Here is a listing. Write it all out again exactly, but not its pictures.
(Beginning of Given data)
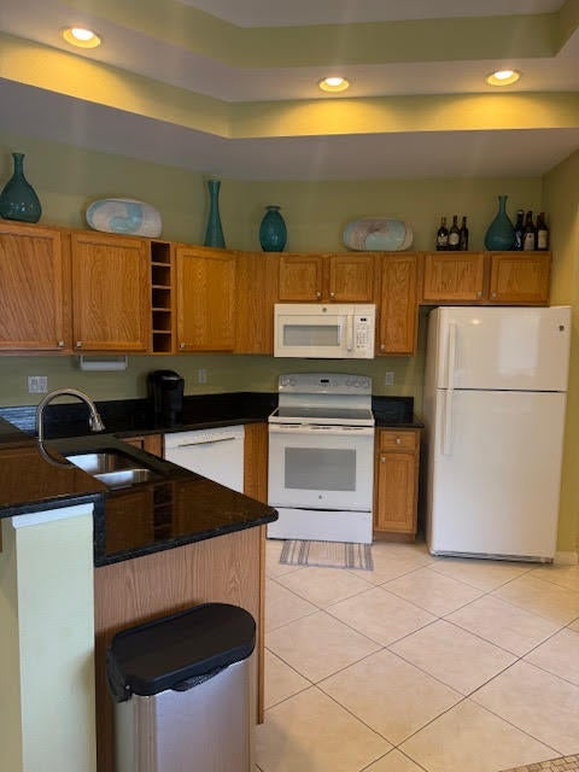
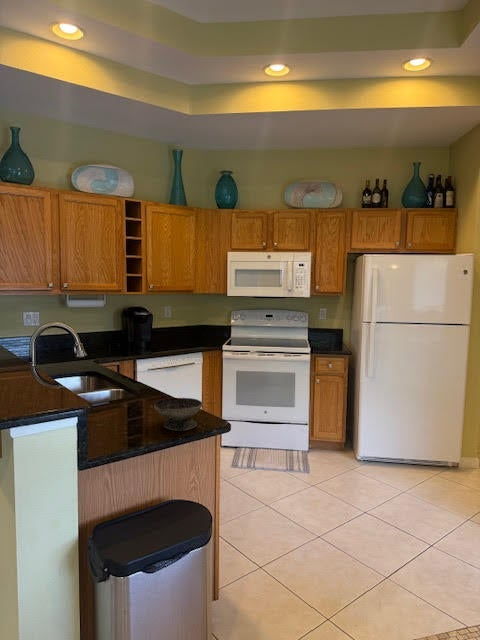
+ bowl [153,397,204,432]
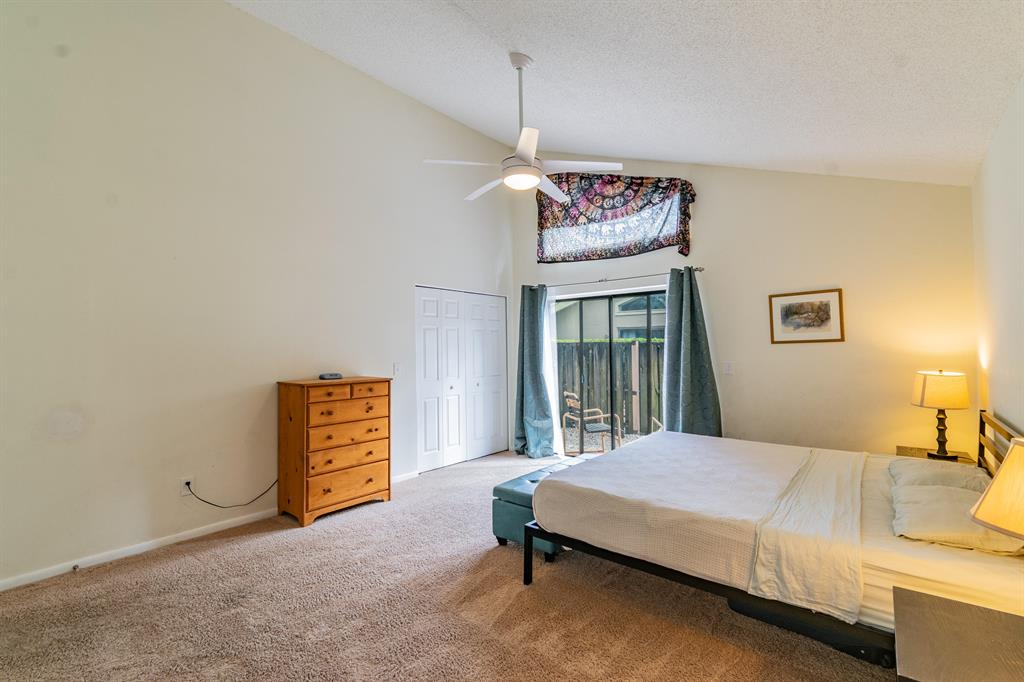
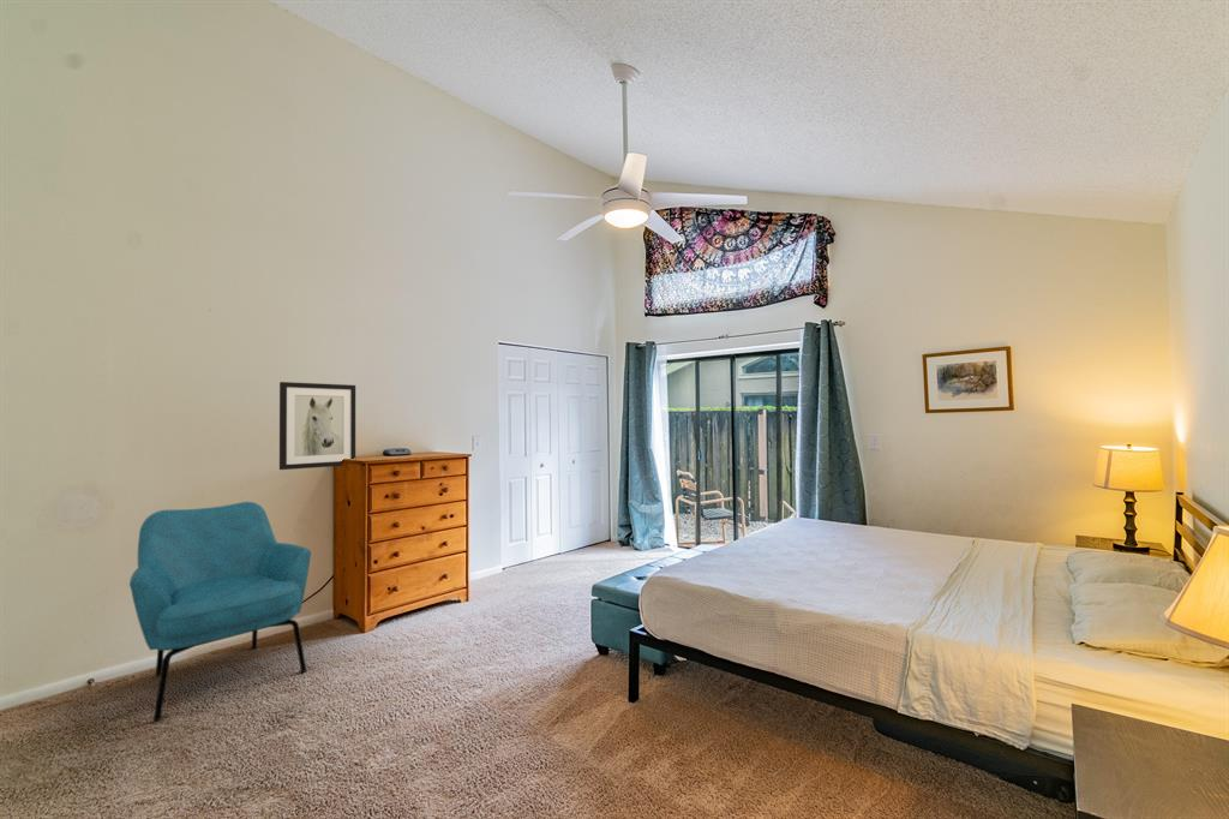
+ wall art [278,381,356,471]
+ armchair [128,501,312,722]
(End of Given data)
→ **Solution**
+ bowl [153,397,204,432]
+ wall art [278,381,356,471]
+ armchair [128,501,312,722]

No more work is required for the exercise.